=== Dataset ===
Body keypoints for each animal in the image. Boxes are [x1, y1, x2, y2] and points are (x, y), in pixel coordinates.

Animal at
===
=== Dataset ===
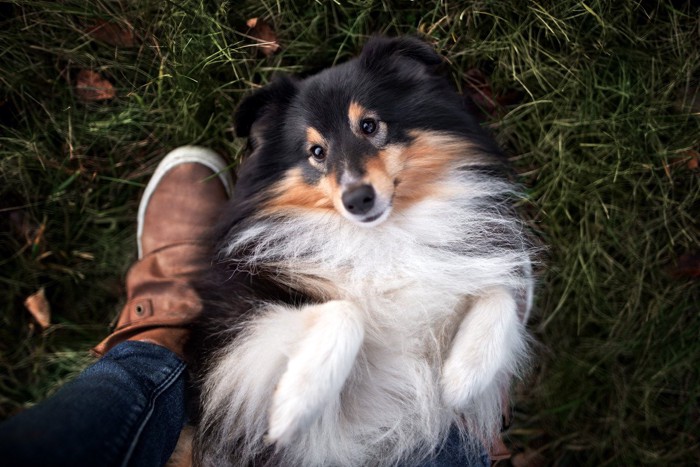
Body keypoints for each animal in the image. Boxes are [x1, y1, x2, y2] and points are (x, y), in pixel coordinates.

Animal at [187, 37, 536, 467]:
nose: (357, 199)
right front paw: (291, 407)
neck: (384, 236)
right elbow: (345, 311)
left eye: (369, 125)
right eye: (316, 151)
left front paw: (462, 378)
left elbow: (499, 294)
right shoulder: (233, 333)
===
Work order: Using the data above, print exactly the lines from the line that contains "nose: (357, 199)" through the line that contains "right shoulder: (233, 333)", with both included.

Answer box:
nose: (357, 199)
right front paw: (291, 407)
neck: (384, 236)
right elbow: (345, 311)
left eye: (369, 125)
right eye: (316, 151)
left front paw: (462, 378)
left elbow: (499, 294)
right shoulder: (233, 333)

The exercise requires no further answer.